To fly under the government’s radar, pay close attention to your documentation.
The Office of Inspector General (OIG) and bandwagon-hopping private insurers are going after fraudulent practitioners because the government, unsurprisingly, prosecutes criminal behavior. But equally significant is that hunting for fraud is highly profitable: Fines and recoveries from major offenders can earn the Feds and other third-party payers up to a cool million per audit.
Most DCs aren’t deliberately and knowingly breaking the law. They make documentation errors not with the cold intent to defraud, but from sheer ignorance or information overload. But even if you’re not one of the big offenders—the droids, if you will—that the auditors are looking for, that doesn’t mean you can breathe a sigh of relief and ignore your documentation. The OIG has estimated over the years that anywhere from 80 to 95 percent of chiropractic documentation is incomplete, incorrect, or both, and you can get caught in the same net they’re using to scoop up the big fish.
They won’t throw you in prison if your documentation is simply sloppy and spotty as opposed to criminally misleading, but they can still make your life extremely difficult and demand enough in recoupments to put you out of business.
No room for error
So, job one is to get your documentation in impeccable shape. It takes time to put procedures in place, but it’s far easier to do things right the first time than deal with time-sucking records requests or, worse, the extensive time and stress spent preparing for and recovering from an audit. Here are some ideas to get you started:
Make sure you’re using the most current codes. This includes Current Procedural Terminology (CPT), Healthcare Common Procedure Coding System (HCPCS), and ICD codes. For now, that would be ICD-9 but, before you know it, October 1 will arrive and you’ll need to be using ICD-10. Now is the time to prepare. If you haven’t already learned which ICD-10 codes you’re most likely to be using and put together a reference sheet, you’ve already fallen behind.
Learn to speak fluent modifier. If you’re not using the correct modifier, you’re not going to get reimbursed. It’s as simple as that.
Familiarize yourself with your carriers’ medical review policies. Most of these can be found online. If the insurers you participate with have specific rules and you’re not following them, you’re in violation of the agreements you’ve signed.
Submit complete documentation. That would be documentation that has the correct dates, codes, modifiers, treatment plans, notes, progress reports, duration for timed codes, and the practitioner’s signature. Across the board, an unbelievable amount of chiropractic documentation is missing some or all of these details.
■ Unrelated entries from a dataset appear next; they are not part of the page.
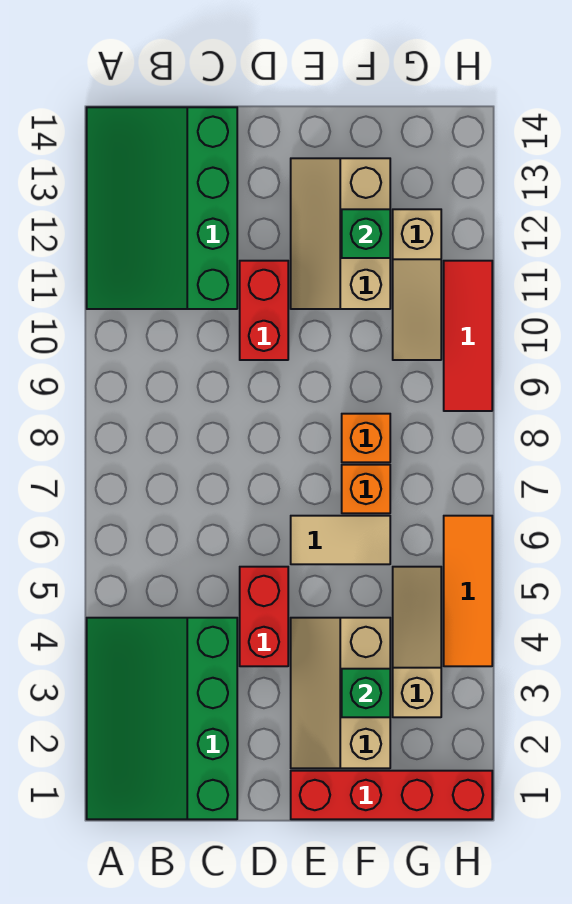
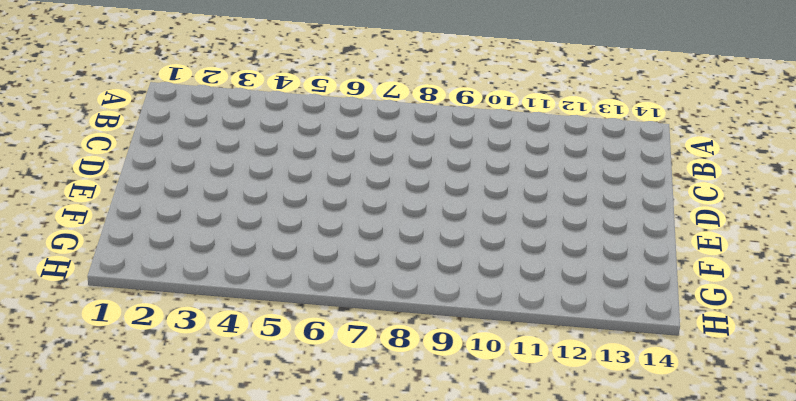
none -> green 3x4 slope [87,618,237,819]
none -> green 3x4 slope [87,107,237,309]
none -> red 1x2 brick [240,567,288,666]

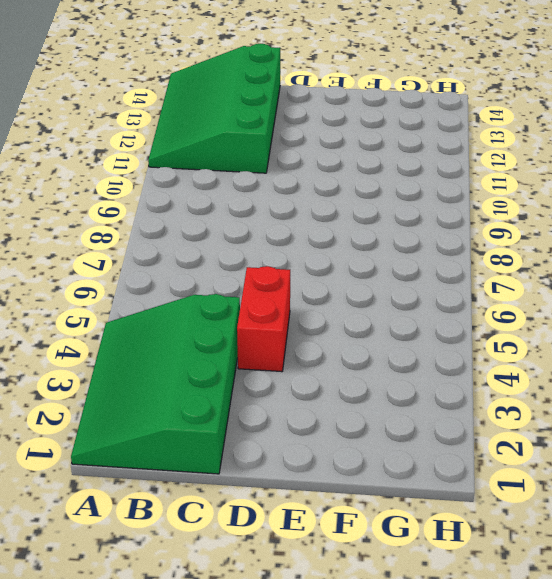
none -> red 1x2 brick [240,261,288,360]
none -> red 1x4 brick [291,771,492,819]
none -> tan 2x3 slope [291,618,390,768]

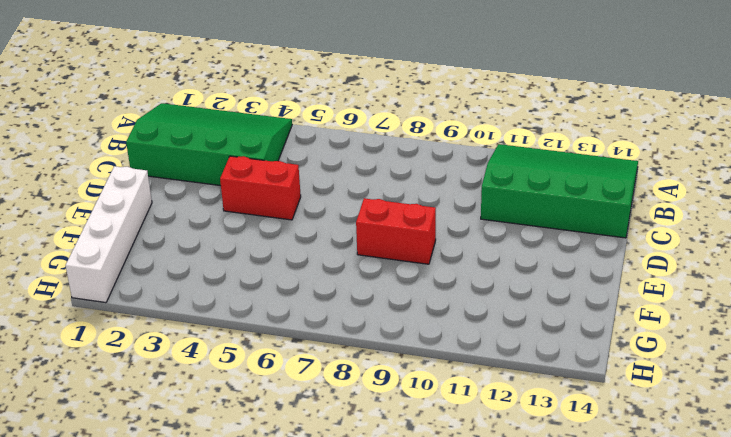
white 1x4 brick [66,166,152,303] -> red 1x4 brick [291,771,492,819]
red 1x2 brick [356,198,436,264] -> red 1x2 brick moved to [240,261,288,360]
none -> tan 2x3 slope [291,618,390,768]
none -> tan 1x2 tile [291,516,390,564]
none -> tan 2x3 slope [291,158,390,309]

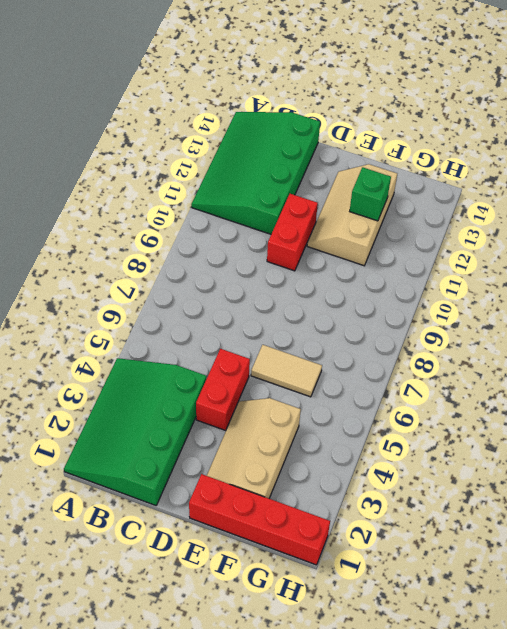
none -> orange 1x1 brick [342,465,390,513]
none -> orange 1x1 brick [342,414,390,462]
none -> tan 1x3 slope [393,567,441,717]

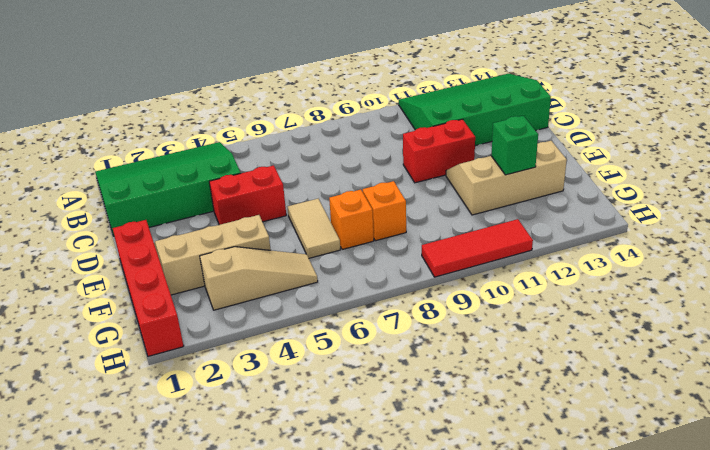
none -> tan 1x3 slope [393,209,441,360]
none -> orange 1x3 tile [444,516,492,666]
none -> green 1x1 brick [342,669,390,717]

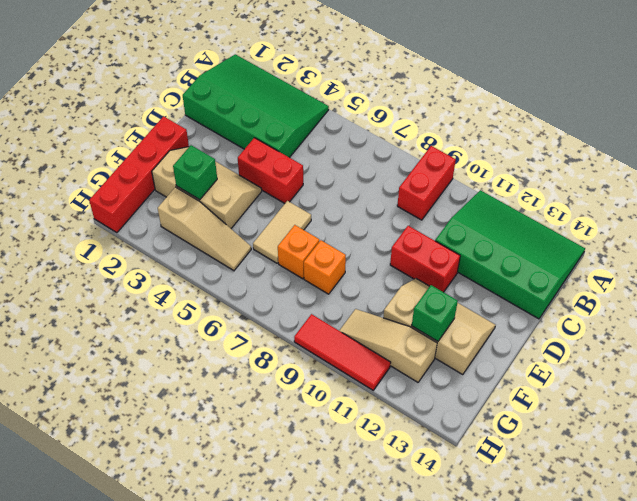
red 1x2 brick [397,146,456,220] -> none
none -> orange 1x3 tile [444,516,492,666]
Get clear on medically necessary versus clinically appropriate care. Everyone with a spine deserves ongoing wellness care, but that doesn’t mean third parties will pay for it. Medically necessary care is episodic, with a clear beginning, middle, and end of treatment. It’s also care undertaken with the reasonable expectation of progressive functional improvement.
Weekly adjustments may well make a senior’s arthritic hip feel better, but they won’t be considered medically necessary without documented functional improvement, and Medicare isn’t going to pay for them.
Beware of documentation red flags. Auditors look for under- and over-coding because billing too much or too little puts your practice outside the norms. They also watch for what appear to be cloned records, i.e., when all your documentation looks the same. Make sure each visit and its documentation is encounter-specific. Overuse of a code, or too many notes that say something like “same as last visit” make your documentation stand out. You don’t want that.
Feeling confident about your records but still getting rejected claims? Time for your next step: Appeal them— every last one.
Stand up for yourself
Here’s an insider secret that comes courtesy of a former insurance claims adjuster: Up to 30 percent of all claims submitted to insurance carriers are denied on the initial submission whether they are correct or not. Why? Because only about 25 percent of chiropractic practices spend the time and energy to appeal rejected claims. In other words, it’s profitable for insurers to randomly reject claims because they know most DCs won’t push back.
Just as it’s beneficial for third-party payers to randomly reject claims because statistics tell them you won’t put up a fight, it’s worth your time to write standard operating procedures for appealing rejections and follow them faithfully. Some DCs worry that appealing claims will result in more rejections, but this isn’t true. You won’t be punished for submitting appeals. And you stand to win with increased reimbursements and a far more robust bottom line.
So you are likely not one of the droids they are looking for. But that doesn’t mean you will be overlooked. A small fish may make for a puny meal, but a net full of many small fish can feed a village—or the coffers of a third-party payer—quite nicely.
The OIG estimates its 2014 recoveries from audit recoupments at nearly $5 billion. Even if you’re not a droid, take steps to make sure you aren’t somebody’s dinner.